Welcome to VNBNM.  On this website we will help you understand what the banks are telling you. Learn how different types of loans and investments work so that you can make an informed decision when you need a loan or when you got some extra money to invest.

Never assume that the bank clerk or financial advisor have your best interest in mind when they are advising you. Many of them are nothing more than glorified salesmen that makes money by selling bad products.  A financial advisor does not have to recommend what is best for you. They can, an often will, recommend whatever service earns them the highest commission.  This is why so many many advisors recommend annuities.  Annuity companies pay the financial advisor 2-4% when you invest in an annuity.

Always visit a fiduciary if you want financial advice.  They have a responsibility to recommend what is best for you.  Always ask the advisor if they are a fiduciary.  If they say no or if they avoid the question, then you should find someone else.

Credit Cards

Credit cards can give you financial freedom and can be a great tool that helps you balance your economy. They can also become a financial burden that cripples your finances.

You can avoid the credit card debt trap by always remembering two key rules:

  • Choose your card wisely.  There are a lot of different credit cards on the market, and they offer very different conditions.  Your goal should be to find a card that offers a low APR and 60-day free credit.  A 60-day free credit allows you to balance your economy if you are a little short one month without having to pay interest or other fees.
  • Use your card responsibly. Never use a credit card to buy things you can not afford. That you do not need. Your goal should always be to be able to pay off the entire bill at the end of the month.  If you need to charge more than you can afford to pay that month, then your goal should be to be able to pay the debt during the free credit period. Avoid accumulating debt that accrues interest.


Sometimes, you need to borrow money to be able to afford what you need in life. You should always avoid borrowing money for private consumption. If you do consider taking a loan, then you should ask yourself if you really need the thing you want to buy.  Do you really need a boat or a new car?  Perhaps you can buy a cheap used car that you can afford without taking out a loan.
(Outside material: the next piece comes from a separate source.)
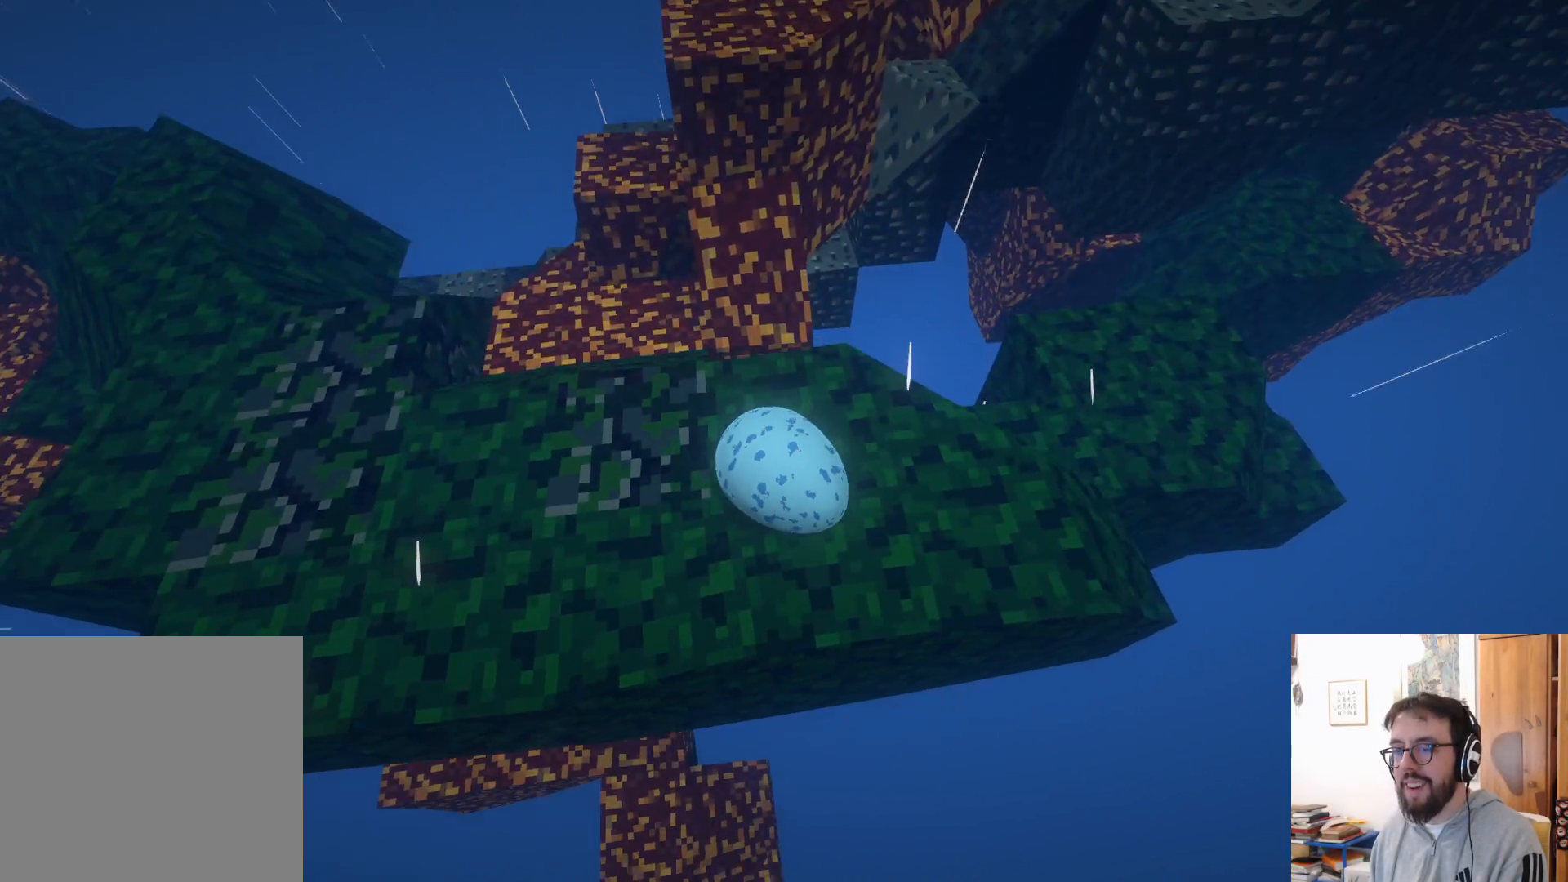
{"buttons": [], "left_stick": "up", "right_stick": "center", "events": [[116, "left_stick", "up-right"], [233, "left_stick", "up"], [250, "right_stick", "center"]]}
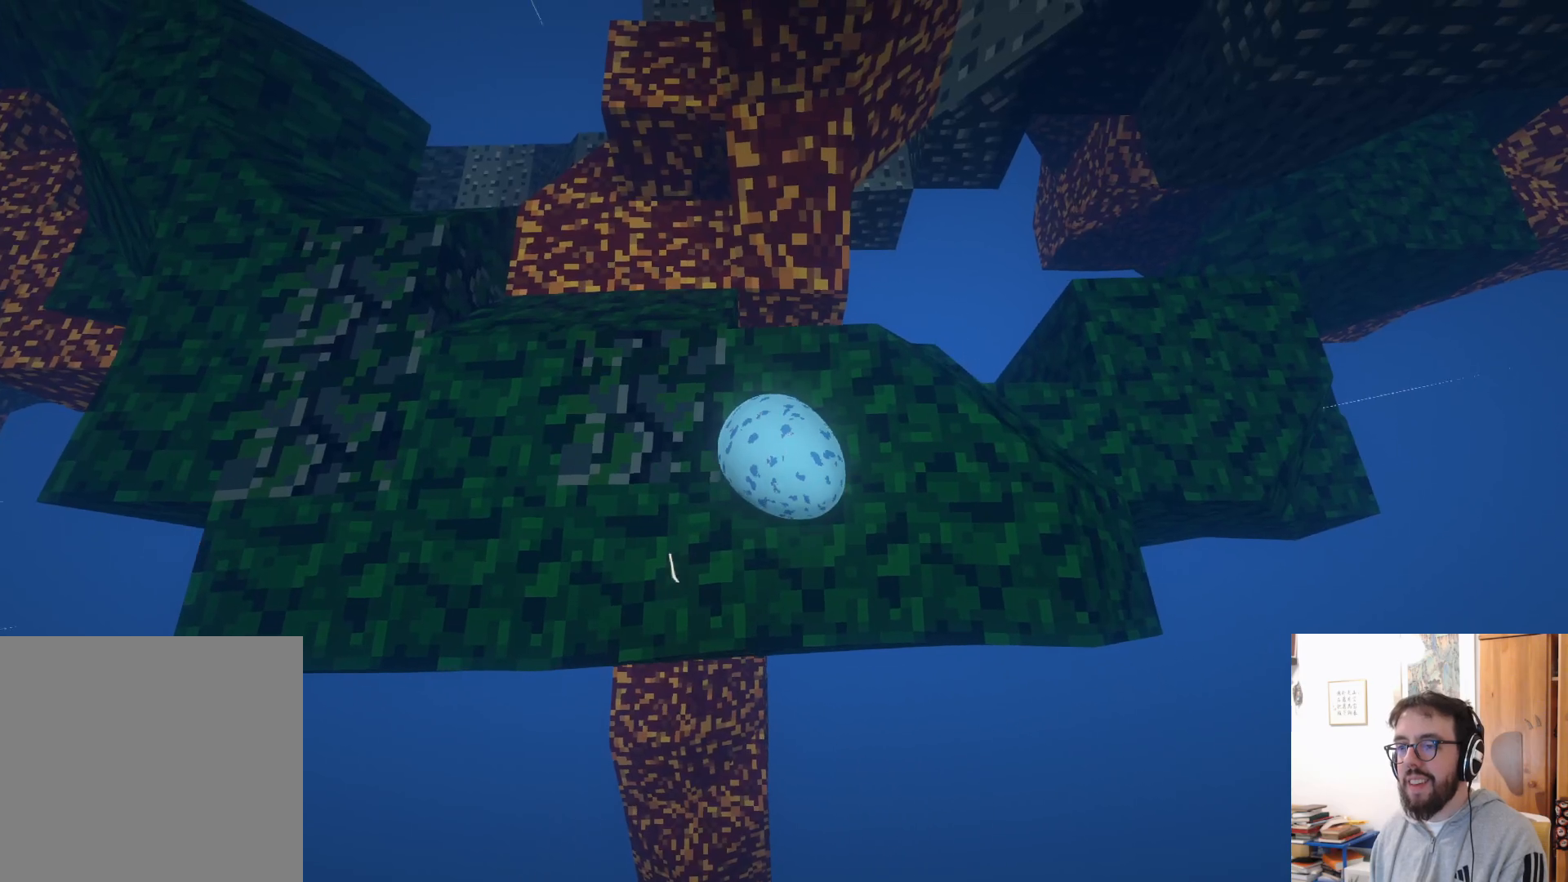
{"buttons": [], "left_stick": "up-left", "right_stick": "center", "events": [[466, "left_stick", "up-left"]]}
If you decide that you want to lend money to be able to buy something, then it is very important that you make sure to compare different loans and apply for the cheapest one.


You will need a mortgage if you want to buy a house. Very few people are lucky enough to be able to buy a house without a mortgage.  The few who are able to buy a house without a mortgage often chose to take out one non the less.  Mortgages often have low interest rates, and it can often be better to invest your money than to use it to buy a house.

Property is considered very good collateral. Mortgages are, therefore, cheaper than other types of loans.

The US offer special loans for Veterans.


You should always think about the future and try to save money for the future.  By saving money today, you can insure a richer future. You should always strive to get a good return at a modest risk.  The younger you are, the more risk you can accept.  I do, however, always recommend long-term, low-risk investment strategies.  Becoming rich will take 20-30 years, but you are almost guaranteed to get there.  Faster methods are more likely to fail.

If you want to try to make money fast by trading CFD certificates, penny stocks or binary options then i recommend that you only use a small portion of your savings to do so.  10% or less.  This way, you still have money if you fail to make money trading.

Always make sure to read reviews of different brokers  (CFD and binary options) before you deposit money to trade.  Otherwise, you might get scammed.

Spotting scams

Navigating the world of finance requires caution as scams have become increasingly sophisticated. One key sign of a finance scam is an offer that sounds too good to be true, like guaranteed high returns with low risk.

Scammers often pressure their targets to make hasty decisions by creating a sense of urgency, insisting that the “once-in-a-lifetime” opportunity will disappear soon. This is never true.

They may also downplay risks or suggest they have special information (a lie), often presenting themselves with fake credentials or boasting about their association with reputable institutions.

Communication from scammers may have noticeable spelling and grammar errors; however, good use of language is no guarantee that it isn’t a scam.

Another red flag is a lack of transparency. Legitimate investment opportunities provide documentation and are typically registered with financial regulatory bodies. If you cannot find any verifiable information about the company or if they’re avoiding direct questions about their operations, be wary.

Being asked to provide money upfront, especially if the payment methods are irreversible, like cryptocurrency, Western Union or gift cards, is a classic hallmark of a scam.